第4項 ネットワーク図

end

 エンドラル・パルスが、パイルシュレッドのメンバ――特に彼の補佐を務めているファリス・レイリーンと連絡を取り、アドヴァーグの行動を探っていた頃、アドヴァーグ・ドースティンは次のタスクの準備を進めようとしていた。

 具体的には、資金調達である。アドヴァーグも、クラリスと同じように資本家ヨハネス・クライフハンガーの資本をあてにしていた。アドヴァーグは、銀色に変色したシュワンの首――目玉はくりぬかれている――を宝箱に入れて、ヨハネスの前へ差し出した。

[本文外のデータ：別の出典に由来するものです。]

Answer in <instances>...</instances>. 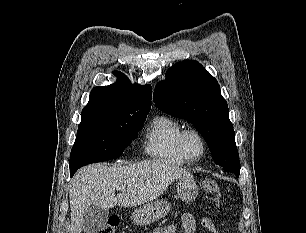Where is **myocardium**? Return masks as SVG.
Wrapping results in <instances>:
<instances>
[{
  "mask_svg": "<svg viewBox=\"0 0 306 233\" xmlns=\"http://www.w3.org/2000/svg\"><path fill=\"white\" fill-rule=\"evenodd\" d=\"M190 135L196 136L201 143V152L196 157L190 156L187 152V149H186V140H187L188 136H190ZM179 148H180V152H181L183 158L186 161L195 162V161L200 160L205 155V153L207 151V144H206V140H205L203 134L199 130H197L195 128H187V129H184L182 131L181 135H180Z\"/></svg>",
  "mask_w": 306,
  "mask_h": 233,
  "instance_id": "obj_1",
  "label": "myocardium"
}]
</instances>
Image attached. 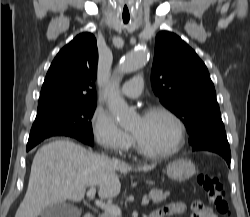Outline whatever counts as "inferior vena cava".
I'll list each match as a JSON object with an SVG mask.
<instances>
[{"label":"inferior vena cava","mask_w":250,"mask_h":217,"mask_svg":"<svg viewBox=\"0 0 250 217\" xmlns=\"http://www.w3.org/2000/svg\"><path fill=\"white\" fill-rule=\"evenodd\" d=\"M114 161H115V162H118V160H117V159H114Z\"/></svg>","instance_id":"inferior-vena-cava-1"}]
</instances>
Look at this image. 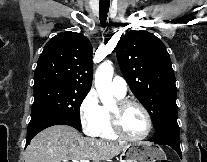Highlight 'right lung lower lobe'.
Masks as SVG:
<instances>
[{"label":"right lung lower lobe","mask_w":207,"mask_h":162,"mask_svg":"<svg viewBox=\"0 0 207 162\" xmlns=\"http://www.w3.org/2000/svg\"><path fill=\"white\" fill-rule=\"evenodd\" d=\"M53 125H69L75 129H80L81 127L76 125L71 120L57 115L36 116L34 118H31V121L28 125L26 146L37 133Z\"/></svg>","instance_id":"98d812e1"}]
</instances>
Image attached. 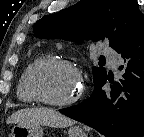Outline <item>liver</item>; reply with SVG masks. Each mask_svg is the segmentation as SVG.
<instances>
[{
    "instance_id": "6515ba94",
    "label": "liver",
    "mask_w": 144,
    "mask_h": 137,
    "mask_svg": "<svg viewBox=\"0 0 144 137\" xmlns=\"http://www.w3.org/2000/svg\"><path fill=\"white\" fill-rule=\"evenodd\" d=\"M8 124L45 125L50 127H68L75 123L72 119L50 108H27L14 112Z\"/></svg>"
}]
</instances>
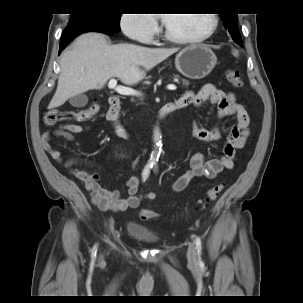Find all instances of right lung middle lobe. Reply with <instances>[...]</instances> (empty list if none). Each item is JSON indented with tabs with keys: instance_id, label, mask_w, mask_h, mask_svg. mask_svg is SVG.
Listing matches in <instances>:
<instances>
[{
	"instance_id": "1",
	"label": "right lung middle lobe",
	"mask_w": 303,
	"mask_h": 303,
	"mask_svg": "<svg viewBox=\"0 0 303 303\" xmlns=\"http://www.w3.org/2000/svg\"><path fill=\"white\" fill-rule=\"evenodd\" d=\"M120 18L121 14L119 13L84 12L79 14H72L71 20L67 28L86 22H107L110 24L119 25Z\"/></svg>"
}]
</instances>
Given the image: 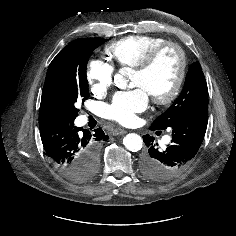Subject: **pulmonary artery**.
Returning a JSON list of instances; mask_svg holds the SVG:
<instances>
[{
	"instance_id": "obj_1",
	"label": "pulmonary artery",
	"mask_w": 236,
	"mask_h": 236,
	"mask_svg": "<svg viewBox=\"0 0 236 236\" xmlns=\"http://www.w3.org/2000/svg\"><path fill=\"white\" fill-rule=\"evenodd\" d=\"M164 141H165V142H169V141H170V137H169V136H166V137L164 138Z\"/></svg>"
}]
</instances>
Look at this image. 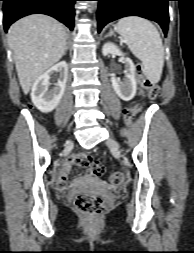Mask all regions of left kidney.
<instances>
[{"instance_id":"left-kidney-1","label":"left kidney","mask_w":194,"mask_h":253,"mask_svg":"<svg viewBox=\"0 0 194 253\" xmlns=\"http://www.w3.org/2000/svg\"><path fill=\"white\" fill-rule=\"evenodd\" d=\"M102 53L104 56H107L109 54H120L121 56H123L120 49L113 43H105L102 48ZM123 60L125 64V79L121 81L120 79H117L112 75L111 82L116 94L122 100L129 101L135 96L137 90L135 78L136 68L130 58L123 57Z\"/></svg>"}]
</instances>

「アドヴァーグ、プロジェクトは予定通り進んでいるようですね」
「ネットワーク図上のクリティカルパスを越えないよう、計画は進んでいます」
 ネットワーク図とは、プロジェクトに置ける各作業(タスク)を終えるに要する時間、日数、期間が所要期間を、ネットワーク(有向グラフ)の形状に現したものだ。このうち、プロジェクト開始から終了までの、期間を最長にするタスクを結んだ経路を明示したものをクリティカルパスという。
「結構です。3000万エレンを用意しました。次の作戦にお使いなさい」
「頂戴いたします。この資金で次の作戦に必要な船を購入することが出来ます」
 アドヴァーグは、ヨハネスから借り受けた資金をバッグに入れると、敬礼をして部屋を後にした。ヨハネスは精霊シュワンの首を見ると、使いの者を呼び、首を裏社会のオークションへかけるよう指示した。

***

 ヨハネスから資金を調達したアドヴァーグは、偽名でチェックインしていた街内のホテルへ移動して秘書のエリカ・レイフォードへ金を渡すと、デロメア・テクニカ最西部の港町アークラインに購入した船を取り付けるよう指示した。このホテルにはウィル・スタンスラインも幽閉されていた。エリカによって手厚い待遇を受けていたウィルは、アドヴァーグへこう尋ねた。
「また、精霊を殺すの? 何のために?」
「少年」
 アドヴァーグは落ち着いた目でウィルを見ると、静かに言った。
「世界は今、混沌の中にある。その混沌の中に、秩序をもたらすためには、少しばかり狂わなければならないのさ。お前に、狂う覚悟はあるか」
 アドヴァーグの問いかけに、ウィルは小さく首を振った。アドヴァーグは微笑を浮かべると、まあいいさと言って、ベッドへ横たわった。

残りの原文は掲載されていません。